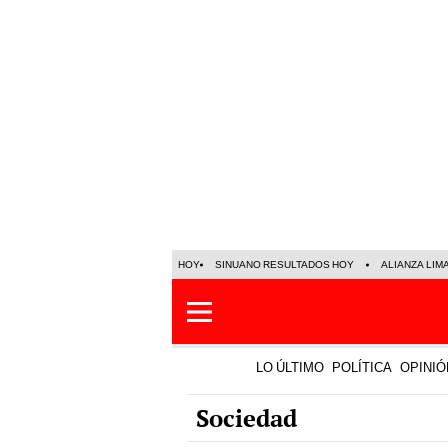
HOY
SINUANO RESULTADOS HOY
ALIANZA LIM
LO ÚLTIMO
POLÍTICA
OPINIÓ
Sociedad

Directive: Can you give the lines of the entries again, swapping "Sociedad" for "Cultura", changing nothing else, and leaving out the pictures?

Result:
HOY
SINUANO RESULTADOS HOY
ALIANZA LIM
LO ÚLTIMO
POLÍTICA
OPINIÓ
Cultura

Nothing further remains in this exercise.